The bracket is not in itself anything other than a run-of-the-mill piece of 3D printing, but the interest comes in what can be done with it. The Ender 3 has a resolution of 12.5μm on X/Y axes, and 2.5μm on Z axes, meaning that the ‘scope can be positioned to within a hair’s-breadth of any minute object. Of course this achieves the primary aim of examining the integrity of 3D prints, but it also allows any object to be tracked or scanned with the microscope.
For example while examining a basil leaf, [Uri] noticed a tiny insect on its surface and was able to follow it with some hastily entered G-code. Better still, he took a video of the chase, which you can see below the break. From automated PCB quality control to artistic endeavours, we’re absolutely fascinated by the possibilities of a low-cost robotic microscope platform.
[Uri] is a perennial among Hackaday-featured projects, and has produced some excellent work over the years. Most recently we followed him through the production of an event badge.
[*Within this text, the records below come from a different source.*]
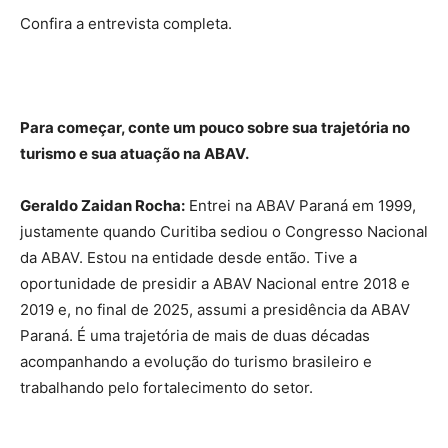
Confira a entrevista completa.
Para começar, conte um pouco sobre sua trajetória no
turismo e sua atuação na ABAV.
Geraldo Zaidan Rocha:
Entrei na ABAV Paraná em 1999,
justamente quando Curitiba sediou o Congresso Nacional
da ABAV. Estou na entidade desde então. Tive a
oportunidade de presidir a ABAV Nacional entre 2018 e
2019 e, no final de 2025, assumi a presidência da ABAV
Paraná. É uma trajetória de mais de duas décadas
acompanhando a evolução do turismo brasileiro e
trabalhando pelo fortalecimento do setor.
23 thoughts on “Add A Microscope To Your 3D Printer”
Now just add controls for stage movement, focus and zoom and you have a whole new application for an already low cost hardware platform. Input hardware can be a low cost game controller. If restricted to the microscope functionality using the filament stepper for zoom would replace the various objectives on the typical microscope.
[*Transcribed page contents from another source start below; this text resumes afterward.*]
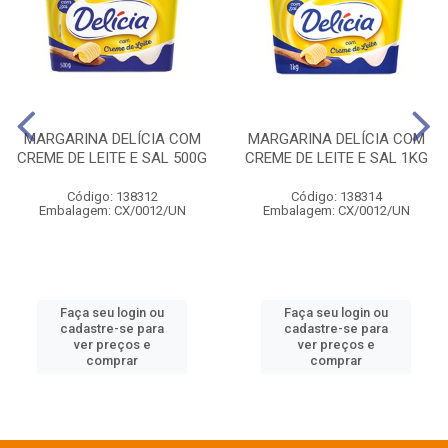
MARGARINA DELÍCIA COM
MARGARINA DELÍCIA COM
CREME DE LEITE E SAL 500G
CREME DE LEITE E SAL 1KG
Código: 138312
Código: 138314
Embalagem: CX/0012/UN
Embalagem: CX/0012/UN
Faça seu login ou
Faça seu login ou
cadastre-se para
cadastre-se para
ver preços e
ver preços e
comprar
comprar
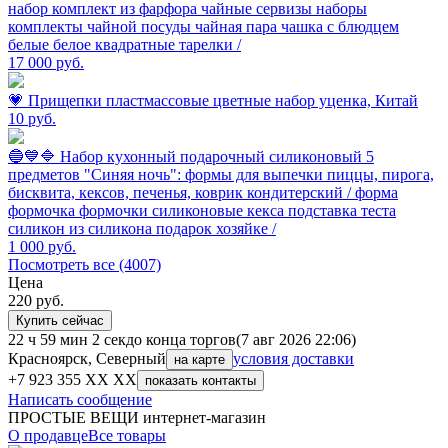
набор комплект из фарфора чайные сервизы наборы
комплекты чайной посуды чайная пара чашка с блюдцем
белые белое квадратные тарелки /
17 000
руб.
💗 Прищепки пластмассовые цветные набор уценка, Китай
10
руб.
🔵💙🔷 Набор кухонный подарочный силиконовый 5
предметов "Синяя ночь": формы для выпечки пиццы, пирога,
бисквита, кексов, печенья, коврик кондитерский / форма
формочка формочки силиконовые кекса подставка теста
силикон из силикона подарок хозяйке /
1 000
руб.
Посмотреть все (4007)
Цена
220
руб.
Купить сейчас
22 ч 59 мин 2 сек
до конца торгов
(7 авг 2026 22:06)
Красноярск, Северный
условия доставки
на карте
+7 923 355 XX XX
показать контакты
Написать сообщение
ПРОСТЫЕ ВЕЩИ интернет-магазин
О продавце
Все товары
I guess, the real lesson here is to WASH YOUR PRODUCE
Nah it’s just more protein ;) hehe
Are you really vegan if you eat the extra protein on your produce?
No one is really vegan. They all get drunk and eat a cheeseburger now and then.
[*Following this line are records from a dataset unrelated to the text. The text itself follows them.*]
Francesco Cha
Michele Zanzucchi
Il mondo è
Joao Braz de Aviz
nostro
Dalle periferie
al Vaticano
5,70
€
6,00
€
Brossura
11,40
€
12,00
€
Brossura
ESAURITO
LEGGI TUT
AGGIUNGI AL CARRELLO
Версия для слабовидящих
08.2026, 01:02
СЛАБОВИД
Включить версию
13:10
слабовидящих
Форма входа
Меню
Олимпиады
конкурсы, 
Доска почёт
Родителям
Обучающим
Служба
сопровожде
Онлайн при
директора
You aren’t a vegan if you breathe in air.
Ignoring the fact that insects have 6 legs, (not eight) what a great adaption of an existing technology!
Ahh.. but is your palate sufficiently discerning to be able to tell the difference between an arachnid and an insect?
I was kind if thinking the same thing, but I feel like maybe the two front “legs” are actually antennae. It’s a little hard to tell from the video, but maybe it’s an aphid?
The title of the video has a clue. ;)
He mite not get the clue ;)
I have been using a microscope (endoscope) for some time to better understand the extrusion process but bugs are cool too.
I’m NOT clicking on that link until I know WHAT extrusion process you are trying to find out more about.
(fecal matter is extruded, and I have no interest in watching that!)
It’s a 3D printer. Nothing biological.
It would be interesting to combine the motion capability with some control software that will automatically track a moving target in 3 dimensions. Even if it worked in just 2 dimensions, it could be used to track swimming protists as they race around a water drop on a slide.
This is a feature I would like to implement in my own scanning microscope. You wouldn’t happen to be a programmer, would you? :)
With a stepper motor for magnification intensity control, a focus algorithm for the Z-axis and an external calibration target, or maybe an internal calibration target like a pocket comparator, seems can make an optical coordinate measuring system with. Seems better individual LED control on the LED ring light can help also for certain shapes. Neat to see!
What do you mean by optical coordinate measuring system? Like a scanner?
Before we even get to machine vision type things, how about a system to simply scan across an area and produce super high resolution microscopy images by stitching together snapshots and a google maps style interface?
It might be interesting to have a touch pad and a Raspberry-pi involved so that your finger movement would direct the X-Y motion of the scope to trail items of interest more robustly. ( and maybe a second touch pad for magnification and focus…)
Focus the microscope on the nozzle with high speed capture and you might have something useful for 3D printers.
It could also be set up to take pairs of pics to create microscopic stereoscopic images.
Has anyone thought about using an adapted microscope to more accurately tune the extruder height by analysing the filament extrusion in real-time?